## Что сделать
Сократите абзац отрывка воспоминаний, который начинается словами «Через те полтора часа», и оформите его списком с основными фактами.

## Фрагмент документа

Как же трудно оказалось установить очередность отдыха, организовать охранение спящих силами тех, кто не меньше нуждается в отдыхе и сне. Мой заместитель, сильный физически и не менее сильный духом, Семен Петров понимал, как мне нелегко было шагать, успевать со всеми, когда боль в недолеченной ноге все сильнее давала о себе знать. Заботясь о своем командире, он предложил мне отдыхать первым, пока он будет бодрствовать и организует охранение на неожиданном биваке.
Понятно, что рядовые наши штрафники да вскоре и мы, офицеры, как только осознали смысл команды "отдыхать", тут же попадали, и буквально через мгновение всех сморил долгожданный, но тревожный сон. И я тут же, как и многие бойцы наши, почти мгновенно провалился в глубокий сон, хотя ускользающим сознанием успел услышать многоголосый солдатский храп. Теперь, много лет спустя, мне кажутся очень подходящими к тому времени известные слова Фатьянова из знаменитой песни Соловьева-Седого "Соловьи, соловьи, не тревожьте солдат! Пусть солдаты немного поспят…". Только время тогда было уже не соловьиное, конец июля.
Через те полтора часа, которые мне достались на отдых, Петров едва меня разбудил. Еще несколько минут я не мог стряхнуть остатки сна, но, окончательно проснувшись, сообразил, что нужно срочно менять охранение, чтобы и ему дать отдохнуть, поспать! Оказалось, мой зам это уже сделал, тем самым дав мне несколько лишних минут отдыха. Спасибо тебе, Семен Иванович, за заботу!

## Предоставленные записи

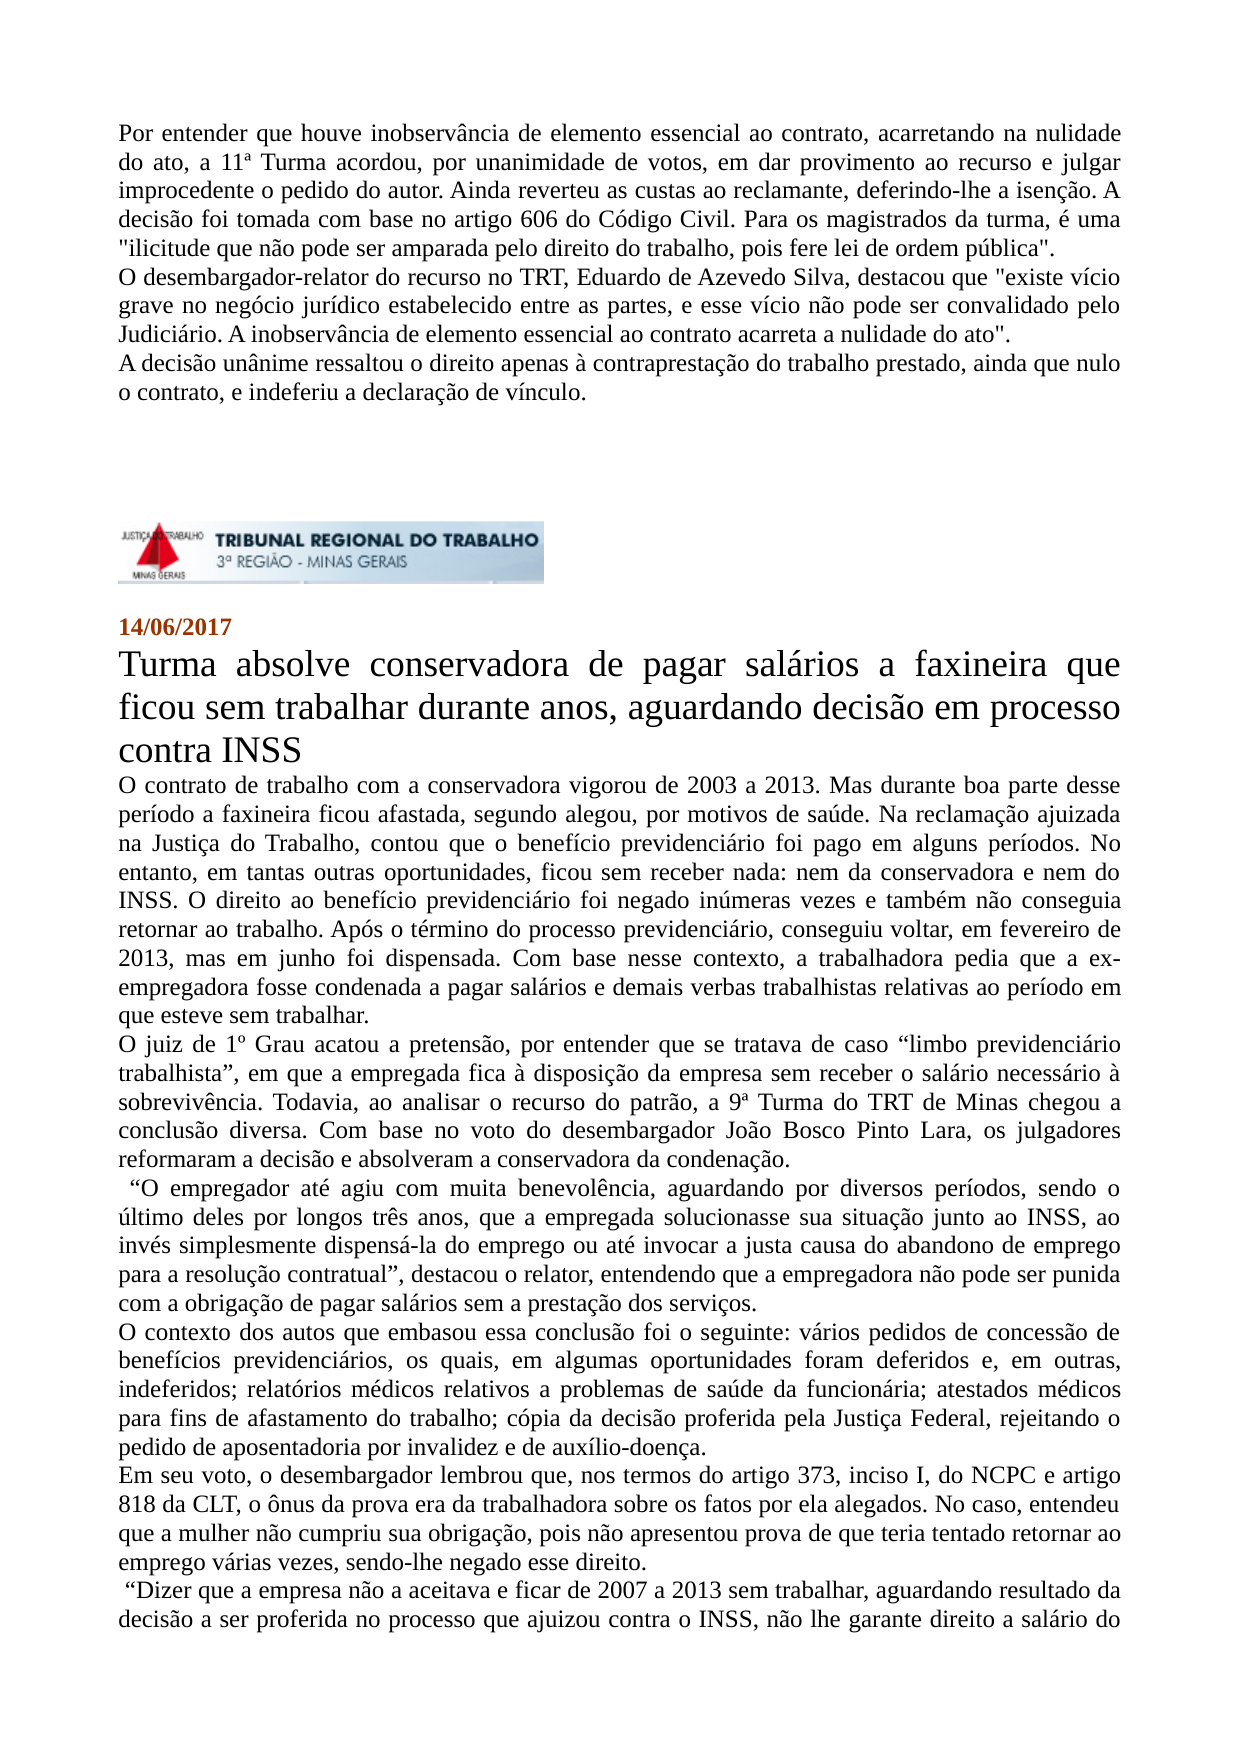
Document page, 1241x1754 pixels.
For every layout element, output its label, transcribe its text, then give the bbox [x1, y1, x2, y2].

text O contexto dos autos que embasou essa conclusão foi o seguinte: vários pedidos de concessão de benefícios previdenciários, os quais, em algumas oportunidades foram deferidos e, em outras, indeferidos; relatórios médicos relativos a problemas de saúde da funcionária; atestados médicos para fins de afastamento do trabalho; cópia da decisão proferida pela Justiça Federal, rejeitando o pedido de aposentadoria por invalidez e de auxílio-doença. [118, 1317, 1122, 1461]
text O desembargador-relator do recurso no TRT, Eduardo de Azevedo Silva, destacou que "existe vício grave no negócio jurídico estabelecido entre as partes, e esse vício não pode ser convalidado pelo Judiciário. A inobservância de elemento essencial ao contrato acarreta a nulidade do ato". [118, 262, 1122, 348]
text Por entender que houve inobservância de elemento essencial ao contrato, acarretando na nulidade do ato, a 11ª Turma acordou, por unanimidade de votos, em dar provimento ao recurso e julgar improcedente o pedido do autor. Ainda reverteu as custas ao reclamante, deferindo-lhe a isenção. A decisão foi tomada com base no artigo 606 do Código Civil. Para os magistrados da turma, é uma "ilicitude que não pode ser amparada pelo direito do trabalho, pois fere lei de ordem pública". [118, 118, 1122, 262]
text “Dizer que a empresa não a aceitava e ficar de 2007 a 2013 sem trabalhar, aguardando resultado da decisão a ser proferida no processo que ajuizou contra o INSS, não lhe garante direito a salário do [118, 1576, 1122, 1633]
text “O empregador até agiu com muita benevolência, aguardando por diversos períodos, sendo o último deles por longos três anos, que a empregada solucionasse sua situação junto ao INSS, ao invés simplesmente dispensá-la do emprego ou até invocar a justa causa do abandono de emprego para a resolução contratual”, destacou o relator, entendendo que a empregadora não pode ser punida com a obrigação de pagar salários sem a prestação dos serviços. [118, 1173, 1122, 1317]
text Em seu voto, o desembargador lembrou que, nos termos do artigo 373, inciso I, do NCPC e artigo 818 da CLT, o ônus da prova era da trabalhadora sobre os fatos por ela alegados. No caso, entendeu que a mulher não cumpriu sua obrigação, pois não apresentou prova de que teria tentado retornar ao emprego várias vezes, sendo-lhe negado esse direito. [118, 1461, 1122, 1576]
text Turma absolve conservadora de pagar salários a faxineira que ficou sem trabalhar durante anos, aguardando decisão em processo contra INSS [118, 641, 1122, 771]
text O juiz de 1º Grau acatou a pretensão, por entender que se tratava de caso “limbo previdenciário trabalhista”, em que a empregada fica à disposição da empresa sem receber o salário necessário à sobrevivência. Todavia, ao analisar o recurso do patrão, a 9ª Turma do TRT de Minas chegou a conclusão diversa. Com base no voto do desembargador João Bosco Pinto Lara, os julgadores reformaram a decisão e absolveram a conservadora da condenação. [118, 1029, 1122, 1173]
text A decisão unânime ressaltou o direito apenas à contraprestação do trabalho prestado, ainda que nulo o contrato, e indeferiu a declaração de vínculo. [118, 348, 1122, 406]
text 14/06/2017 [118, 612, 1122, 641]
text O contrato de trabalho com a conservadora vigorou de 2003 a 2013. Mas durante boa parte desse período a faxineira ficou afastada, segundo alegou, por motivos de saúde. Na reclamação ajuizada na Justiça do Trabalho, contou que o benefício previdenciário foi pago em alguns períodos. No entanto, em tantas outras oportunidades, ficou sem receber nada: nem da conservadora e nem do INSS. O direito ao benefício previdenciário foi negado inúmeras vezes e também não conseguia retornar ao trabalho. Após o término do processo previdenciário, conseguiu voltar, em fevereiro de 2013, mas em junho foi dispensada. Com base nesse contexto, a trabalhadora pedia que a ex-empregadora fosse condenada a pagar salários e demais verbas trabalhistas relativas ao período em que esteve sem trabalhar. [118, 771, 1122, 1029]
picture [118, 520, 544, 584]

## Результат
- После полутора часов отдыха Петров с трудом разбудил автора.
- Несколько минут автор не мог окончательно проснуться.
- Проснувшись, автор решил срочно сменить охранение, чтобы отдохнуть мог и Петров.
- Оказалось, что Петров уже сменил охранение и тем самым дал автору несколько лишних минут отдыха.
- Автор благодарит Семена Ивановича за заботу.